_GIVEN PASSAGE_:
^^^^^^^^^^^^^^^^
Coupé v. Federal Express Corp.

121 F.3d 1022, 1997 U.S. App. LEXIS 20982, 71 Empl. Prac. Dec. (CCH) 44,872, 74 Fair Empl. Prac. Cas. (BNA) 827, 1997 WL 433771
CourtCourt of Appeals for the Sixth Circuit
DecidedAugust 4, 1997
DocketNo. 96-5978
StatusPublished
Cited by8 cases

This text of 121 F.3d 1022 (Coupé v. Federal Express Corp.) is published on Counsel Stack Legal Research, covering Court of Appeals for the Sixth Circuit primary law. Counsel Stack provides free access to over 12 million legal documents including statutes, case law, regulations, and constitutions.

Bluebook
Coupé v. Federal Express Corp., 121 F.3d 1022, 1997 U.S. App. LEXIS 20982, 71 Empl. Prac. Dec. (CCH) 44,872, 74 Fair Empl. Prac. Cas. (BNA) 827, 1997 WL 433771 (6th Cir. 1997).

Opinion

OPINION

DAVID A. NELSON, Circuit Judge.

Except where age is a bona fide occupational qualification reasonably necessary to the normal operation of an employer’s business, the Age Discrimination in Employment Act of 1967 (“ADEA”), 29 U.S.C. §§ 621 et seq., prohibits the employer from discharging an individual because of his age. See 29 U.S.C. § 623(a)(1) and (f)(1). Federal law also prohibits any air cargo operator regulated by the Federal Aviation Administration under Part 121 of the Code of Federal Regulations from using the services of a pilot who has reached his 60th birthday. See 14 C.F.R. § 121.383(e).

Where an employer is subject to the FAA rule, does the ADEA prohibit the employer from discharging a pilot because he has turned 60? Concluding that as a matter of law the obligation to comply with the FAA’s age 60 rule gives rise to a bona fide occupational qualification reasonably necessary to the normal operation of such an employer’s business, the district court answered this question “no.” The court gave the correct answer, in our view.
^^^^^^^^^^^^^^^^
_MATERIAL SHOWN_:
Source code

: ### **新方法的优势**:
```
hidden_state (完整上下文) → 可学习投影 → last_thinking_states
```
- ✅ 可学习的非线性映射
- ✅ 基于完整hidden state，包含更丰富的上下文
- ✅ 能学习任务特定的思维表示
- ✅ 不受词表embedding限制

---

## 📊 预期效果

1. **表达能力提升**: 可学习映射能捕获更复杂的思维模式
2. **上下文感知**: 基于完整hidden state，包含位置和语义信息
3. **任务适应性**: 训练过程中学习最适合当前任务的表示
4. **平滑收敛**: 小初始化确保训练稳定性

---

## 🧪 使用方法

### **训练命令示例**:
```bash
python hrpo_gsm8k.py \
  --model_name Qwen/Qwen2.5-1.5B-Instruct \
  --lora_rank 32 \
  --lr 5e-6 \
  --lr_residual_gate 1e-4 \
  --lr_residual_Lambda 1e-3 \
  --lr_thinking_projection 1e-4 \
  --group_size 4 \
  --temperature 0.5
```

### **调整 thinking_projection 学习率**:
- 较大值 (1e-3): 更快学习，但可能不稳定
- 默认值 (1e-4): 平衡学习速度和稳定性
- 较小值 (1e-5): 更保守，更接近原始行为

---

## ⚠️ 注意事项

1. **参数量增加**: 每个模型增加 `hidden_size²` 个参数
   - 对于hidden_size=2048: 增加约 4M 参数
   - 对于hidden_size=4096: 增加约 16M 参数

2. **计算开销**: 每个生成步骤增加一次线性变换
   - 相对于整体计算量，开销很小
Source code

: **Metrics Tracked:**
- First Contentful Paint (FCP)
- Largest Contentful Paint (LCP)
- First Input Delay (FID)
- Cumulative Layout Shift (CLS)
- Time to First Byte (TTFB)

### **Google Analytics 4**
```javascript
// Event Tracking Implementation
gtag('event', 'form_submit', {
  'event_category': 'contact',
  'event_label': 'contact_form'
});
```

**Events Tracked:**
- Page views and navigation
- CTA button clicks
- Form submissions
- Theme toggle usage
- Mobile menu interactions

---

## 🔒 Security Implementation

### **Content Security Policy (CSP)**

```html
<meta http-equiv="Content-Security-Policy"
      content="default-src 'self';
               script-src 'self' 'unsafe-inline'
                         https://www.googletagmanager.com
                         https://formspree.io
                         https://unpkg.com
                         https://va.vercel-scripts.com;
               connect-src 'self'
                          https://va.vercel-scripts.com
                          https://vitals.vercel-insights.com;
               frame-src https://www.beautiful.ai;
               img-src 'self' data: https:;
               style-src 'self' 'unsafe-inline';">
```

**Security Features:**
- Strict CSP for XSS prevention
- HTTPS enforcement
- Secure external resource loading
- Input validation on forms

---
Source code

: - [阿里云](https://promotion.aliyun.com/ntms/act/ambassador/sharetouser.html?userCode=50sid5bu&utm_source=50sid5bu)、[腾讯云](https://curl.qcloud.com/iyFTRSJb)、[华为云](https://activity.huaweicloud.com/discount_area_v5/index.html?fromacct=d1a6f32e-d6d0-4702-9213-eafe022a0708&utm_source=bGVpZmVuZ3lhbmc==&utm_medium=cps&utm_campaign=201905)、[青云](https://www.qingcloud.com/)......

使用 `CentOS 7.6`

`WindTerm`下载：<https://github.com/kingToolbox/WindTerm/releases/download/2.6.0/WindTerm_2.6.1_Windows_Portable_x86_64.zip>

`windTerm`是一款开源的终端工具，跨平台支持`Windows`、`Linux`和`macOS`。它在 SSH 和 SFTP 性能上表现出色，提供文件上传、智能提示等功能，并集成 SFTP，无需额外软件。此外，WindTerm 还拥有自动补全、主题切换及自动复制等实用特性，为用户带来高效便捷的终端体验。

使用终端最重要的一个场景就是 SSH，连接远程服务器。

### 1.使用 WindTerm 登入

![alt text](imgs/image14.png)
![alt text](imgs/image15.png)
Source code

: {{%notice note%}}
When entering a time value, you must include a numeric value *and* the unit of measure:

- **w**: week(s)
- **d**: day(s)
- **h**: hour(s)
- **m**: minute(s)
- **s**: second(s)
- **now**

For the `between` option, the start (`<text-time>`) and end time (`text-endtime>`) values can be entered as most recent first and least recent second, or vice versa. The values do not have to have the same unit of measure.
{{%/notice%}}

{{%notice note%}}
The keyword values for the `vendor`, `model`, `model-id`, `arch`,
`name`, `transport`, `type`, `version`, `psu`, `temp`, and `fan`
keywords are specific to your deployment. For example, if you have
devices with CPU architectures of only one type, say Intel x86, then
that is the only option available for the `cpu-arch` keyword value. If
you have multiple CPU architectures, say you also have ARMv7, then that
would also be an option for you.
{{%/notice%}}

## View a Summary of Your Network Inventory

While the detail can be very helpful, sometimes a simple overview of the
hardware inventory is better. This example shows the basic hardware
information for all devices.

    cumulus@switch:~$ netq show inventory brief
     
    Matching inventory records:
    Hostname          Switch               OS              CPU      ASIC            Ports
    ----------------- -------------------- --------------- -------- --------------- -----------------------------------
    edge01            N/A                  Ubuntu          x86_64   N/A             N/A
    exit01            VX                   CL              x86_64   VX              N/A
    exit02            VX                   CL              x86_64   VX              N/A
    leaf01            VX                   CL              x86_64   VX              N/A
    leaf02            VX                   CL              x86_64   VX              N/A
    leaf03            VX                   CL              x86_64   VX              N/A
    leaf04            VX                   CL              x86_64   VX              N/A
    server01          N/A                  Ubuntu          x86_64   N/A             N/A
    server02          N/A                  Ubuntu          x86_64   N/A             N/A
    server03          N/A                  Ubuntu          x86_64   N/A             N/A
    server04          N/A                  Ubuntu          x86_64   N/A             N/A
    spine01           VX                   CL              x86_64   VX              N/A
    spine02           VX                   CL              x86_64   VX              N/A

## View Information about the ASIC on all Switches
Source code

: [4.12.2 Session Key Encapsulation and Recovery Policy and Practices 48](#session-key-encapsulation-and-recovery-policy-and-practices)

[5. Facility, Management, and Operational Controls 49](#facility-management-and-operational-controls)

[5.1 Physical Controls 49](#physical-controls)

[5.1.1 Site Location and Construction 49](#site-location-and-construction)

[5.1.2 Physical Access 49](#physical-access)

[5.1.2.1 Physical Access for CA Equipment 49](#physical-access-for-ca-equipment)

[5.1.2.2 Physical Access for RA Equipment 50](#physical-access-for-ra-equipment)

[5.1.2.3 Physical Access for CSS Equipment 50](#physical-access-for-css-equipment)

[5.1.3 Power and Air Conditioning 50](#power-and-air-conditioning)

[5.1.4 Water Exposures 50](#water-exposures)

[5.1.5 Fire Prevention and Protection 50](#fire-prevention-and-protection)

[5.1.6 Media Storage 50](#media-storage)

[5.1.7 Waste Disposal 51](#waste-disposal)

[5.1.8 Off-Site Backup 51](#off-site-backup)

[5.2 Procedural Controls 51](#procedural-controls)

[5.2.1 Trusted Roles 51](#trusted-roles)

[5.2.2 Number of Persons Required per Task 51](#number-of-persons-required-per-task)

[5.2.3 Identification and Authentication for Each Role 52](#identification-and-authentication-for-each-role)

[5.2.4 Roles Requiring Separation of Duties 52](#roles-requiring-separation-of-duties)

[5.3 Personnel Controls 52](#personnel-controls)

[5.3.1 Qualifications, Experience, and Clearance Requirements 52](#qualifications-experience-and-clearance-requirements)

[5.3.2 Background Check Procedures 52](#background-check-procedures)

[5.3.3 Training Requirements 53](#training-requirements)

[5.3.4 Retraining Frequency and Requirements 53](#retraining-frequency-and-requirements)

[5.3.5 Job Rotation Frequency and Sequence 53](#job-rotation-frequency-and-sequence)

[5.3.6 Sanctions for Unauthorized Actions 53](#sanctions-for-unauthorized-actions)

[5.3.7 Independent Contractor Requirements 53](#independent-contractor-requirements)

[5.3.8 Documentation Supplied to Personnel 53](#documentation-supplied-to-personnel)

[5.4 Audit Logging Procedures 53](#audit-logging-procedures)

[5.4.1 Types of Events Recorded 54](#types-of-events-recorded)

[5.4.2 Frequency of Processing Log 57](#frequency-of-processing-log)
^^^^^^^^^^^^^^^^
_THE TASK_: For each statement below, say yes or no as to whether it agrees with the court opinion above, and quote the exact words from the opinion that decide it. 1. The case was decided in 1996. 2. The FAA rule bars a regulated air cargo operator from using a pilot who has reached his 60th birthday. 3. The appeals court disagreed with the district court's answer to the question.

_ANSWER TO THIS EXERCISE_:
1. No: "August 4, 1997"
2. Yes: "from using the services of a pilot who has reached his 60th birthday"
3. No: "The court gave the correct answer, in our view."